Что ж, впредь она будет умнее.
– Зоя, – сказал Виктор, прежде чем снова их покинуть, – ты бы заняла Гулю чем-нибудь. Что ж вы тут скучаете, как сиротки. – И Гуле: – Как вы относитесь к фортепианной музыке, дитя мое?
Гуля не знала, как она относится к фортепианной музыке, – но на всякий случай кивнула. Виктор обрадовался: «Замечательно. А Зоя замечательно играет, и рояль у нас тоже замечательный – настоящий кабинетный „стейнвей“, вы еще не обратили внимание?»
Она еще не обратила внимание. Но опять кивнула. На всякий случай. С одной стороны, ей немного надоело, что они оба все время как будто хвастаются; с другой… ну, если б у нее был настоящий кабинетный этот самый и все, что есть у них, – она бы тоже, наверно, хвасталась? Но главное… что главное? Ах да. Главное то, что сегодня ей, как Золушке, выпал шанс приобщиться к жизни тех, кому есть чем хвастаться. И дура она будет, если не воспользуется этим на самую-самую полную катушку.

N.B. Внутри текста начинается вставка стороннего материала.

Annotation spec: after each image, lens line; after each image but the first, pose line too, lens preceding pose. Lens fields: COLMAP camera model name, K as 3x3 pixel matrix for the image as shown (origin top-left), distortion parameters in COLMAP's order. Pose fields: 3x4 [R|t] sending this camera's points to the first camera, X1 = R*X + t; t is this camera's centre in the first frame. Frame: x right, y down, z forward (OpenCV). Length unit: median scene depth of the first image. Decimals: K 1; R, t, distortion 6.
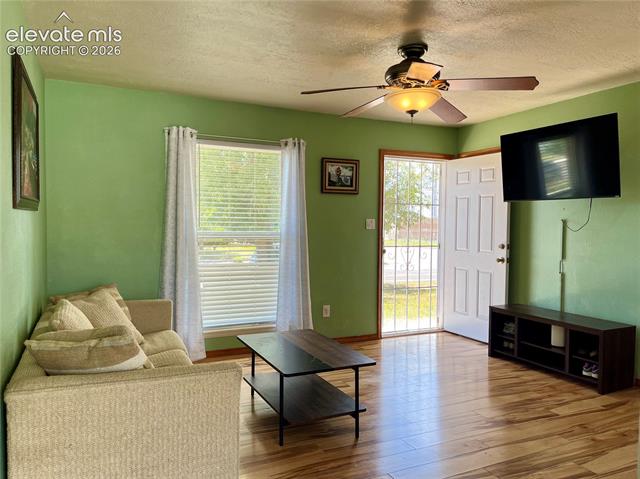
lens RADIAL K [[484.4, 0, 319.4], [0, 484.4, 241.7], [0, 0, 1]] dist [0.060706, -0.082372]
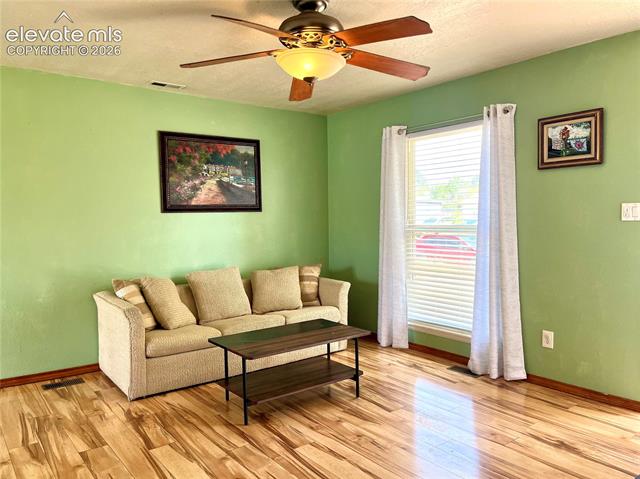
lens RADIAL K [[484.4, 0, 319.4], [0, 484.4, 241.7], [0, 0, 1]] dist [0.060706, -0.082372]
pose [[0.194287, 0.038079, -0.980205, 0.636028], [-0.020528, 0.999185, 0.034747, -0.014047], [0.980730, 0.013370, 0.194911, 0.544583]]
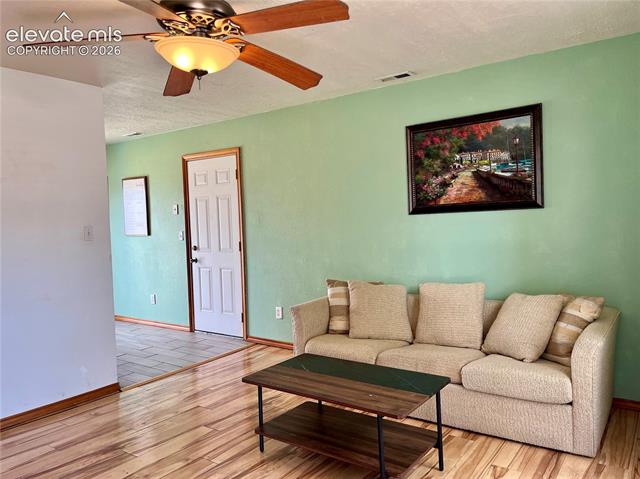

Зоя легко поднялась. Прошествовала к кабинетному чуду, поместила себя на вращающийся табурет (еще одно чудо, надо полагать), откинул крышку рояля, откинула назад свой патрицианский стан – и посмотрела на Гулю.
«… Любите ли вы Брамса?» – спросила она лукаво.
Гуля затрепетала. Хотела она того или не хотела, сознавала или нет – ей вновь почудилось в воздухе дрожание гнусного намека на ее плебейство. Однако Виктор уже знакомым движением руки успокоил ее: «Всего лишь литературная реминисценция, – сказал он с легкой досадой. – Если, конечно, мы вслед за Зоей поспешим причесть мадам Саган к светлому лику литературы…» – и Гуля поняла, что объектом досады служила не она. А Зоя. И, нужно признаться, это открытие подарило ей минутку мстительной удовлетворенности.